** TEXT FOR ANALYSIS follows **

United States District Court, D. Maine

July 18, 2019

TINA B., Plaintiff
ANDREW M. SAUL, Commissioner of Social Security, [1] Defendant


          John H. Rich III United States Magistrate Judge

         This Social Security Disability (“SSD”) and Supplemental Security Income (“SSI”) appeal raises the question of whether the administrative law judge (“ALJ”) supportably found the plaintiff capable of performing work existing in significant numbers in the national economy. The plaintiff seeks remand on the bases that the ALJ erred in rejecting the opinions of all medical experts of record that she had a reaching limitation, ignoring post-hearing evidence documenting the existence of bilateral carpal tunnel syndrome, and crafting her mental residual functional capacity (“RFC”). See Plaintiff's Itemized Statement of Errors (“Statement of Errors”) (ECF No. 11) at 3-13. I agree that the ALJ's omission of a reaching limitation is unsupported by substantial evidence and, on that basis, recommend that the court vacate the commissioner's decision and remand this case for further proceedings consistent herewith. I need not and do not reach the plaintiff's remaining points of error.

** End of TEXT FOR ANALYSIS **
** SOURCE DATA follows **

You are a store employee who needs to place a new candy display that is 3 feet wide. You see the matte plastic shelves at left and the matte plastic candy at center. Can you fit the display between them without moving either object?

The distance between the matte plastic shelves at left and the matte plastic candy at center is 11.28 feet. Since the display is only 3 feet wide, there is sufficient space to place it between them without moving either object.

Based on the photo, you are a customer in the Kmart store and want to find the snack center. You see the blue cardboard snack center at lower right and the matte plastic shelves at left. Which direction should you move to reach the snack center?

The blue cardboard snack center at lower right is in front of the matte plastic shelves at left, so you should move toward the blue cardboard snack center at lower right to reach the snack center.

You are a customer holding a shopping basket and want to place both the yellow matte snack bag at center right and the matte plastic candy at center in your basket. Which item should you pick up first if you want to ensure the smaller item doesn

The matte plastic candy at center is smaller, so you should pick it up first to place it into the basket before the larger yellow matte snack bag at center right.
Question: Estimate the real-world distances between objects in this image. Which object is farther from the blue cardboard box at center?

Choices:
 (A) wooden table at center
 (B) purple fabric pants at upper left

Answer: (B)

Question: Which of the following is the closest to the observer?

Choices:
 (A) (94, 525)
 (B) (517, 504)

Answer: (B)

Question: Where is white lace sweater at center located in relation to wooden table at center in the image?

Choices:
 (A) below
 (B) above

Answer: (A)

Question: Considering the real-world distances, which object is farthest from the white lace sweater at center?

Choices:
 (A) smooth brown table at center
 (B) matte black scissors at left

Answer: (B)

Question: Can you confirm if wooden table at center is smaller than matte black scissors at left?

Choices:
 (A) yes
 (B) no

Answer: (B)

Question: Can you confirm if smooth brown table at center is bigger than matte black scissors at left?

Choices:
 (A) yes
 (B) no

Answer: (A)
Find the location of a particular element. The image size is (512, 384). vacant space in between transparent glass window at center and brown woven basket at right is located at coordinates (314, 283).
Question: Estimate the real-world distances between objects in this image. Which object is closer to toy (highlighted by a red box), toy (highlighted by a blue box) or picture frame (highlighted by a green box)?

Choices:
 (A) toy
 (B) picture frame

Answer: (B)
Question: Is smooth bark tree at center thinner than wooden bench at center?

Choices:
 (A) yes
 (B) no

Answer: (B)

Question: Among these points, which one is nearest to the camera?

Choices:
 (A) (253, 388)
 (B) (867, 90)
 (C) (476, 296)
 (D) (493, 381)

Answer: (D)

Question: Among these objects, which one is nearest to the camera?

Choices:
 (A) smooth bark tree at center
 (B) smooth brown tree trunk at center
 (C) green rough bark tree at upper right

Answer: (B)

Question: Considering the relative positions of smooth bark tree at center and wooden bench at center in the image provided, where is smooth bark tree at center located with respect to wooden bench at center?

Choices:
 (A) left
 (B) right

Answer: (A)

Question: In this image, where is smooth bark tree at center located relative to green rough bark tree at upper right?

** End of SOURCE DATA **

# REQUIRED WORK
1 – In the Social Security appeal decision, why does the magistrate judge recommend vacating the commissioner's decision?
2 – Please carry on writing the Social Security appeal decision from the point where it stops.
These lines were taken from a different source than the text.

# ANSWERS FOR EACH ITEM
1 – The ALJ's omission of a reaching limitation is unsupported by substantial evidence.

2 –
         Pursuant to the commissioner's sequential evaluation process, 20 C.F.R. §§ 404.1520, 416.920; Goodermote v. Sec'y of Health & Human Servs., 690 F.2d 5, 6 (1st Cir. 1982), the ALJ found, in relevant part, that the plaintiff met the insured status requirements of the Social Security Act through March 31, 2016, Finding 1, Record at 35; that she had the severe impairments of degenerative disc disease (“DDD”), bipolar disorder, generalized anxiety disorder, post-traumatic stress disorder, and alcohol dependence, Finding 3, id. at 36; that she had the RFC to perform light work as defined in 20 C.F.R. §§ 404.1567(b) and 416.967(b), except that she was precluded from all but occasional postural adaptation (stooping, kneeling, crouching, crawling, balancing, or climbing ramps and stairs), could have no exposure to hazards such as unprotected heights and dangerous machinery, could not climb ladders, scaffolds, and ropes, was relegated to simple, routine, repetitive tasks involving no more than occasional exercise of independent judgment or discretion or occasional changes in work processes, and could have no interaction with the general public, Finding 5, id. at 40-41; that, considering her age (49 years old, defined as a younger individual, on her alleged disability onset date, September 23, 2013), education (at least high school), work experience (transferability of skills immaterial), and RFC, there were jobs existing in significant numbers in the national economy that she could perform, Findings 7-10, id. at 51; and that she, therefore, had not been disabled from September 23, 2013, her alleged onset date of disability, through the date of the decision, April 5, 2017, Finding 11, id. at 52-53. The Appeals Council declined to review the decision, id. at 1-4, making the decision the final determination of the commissioner, 20 C.F.R. §§ 404.981, 416.1481; Dupuis v. Sec'y of Health & Human Servs., 869 F.2d 622, 623 (1st Cir. 1989).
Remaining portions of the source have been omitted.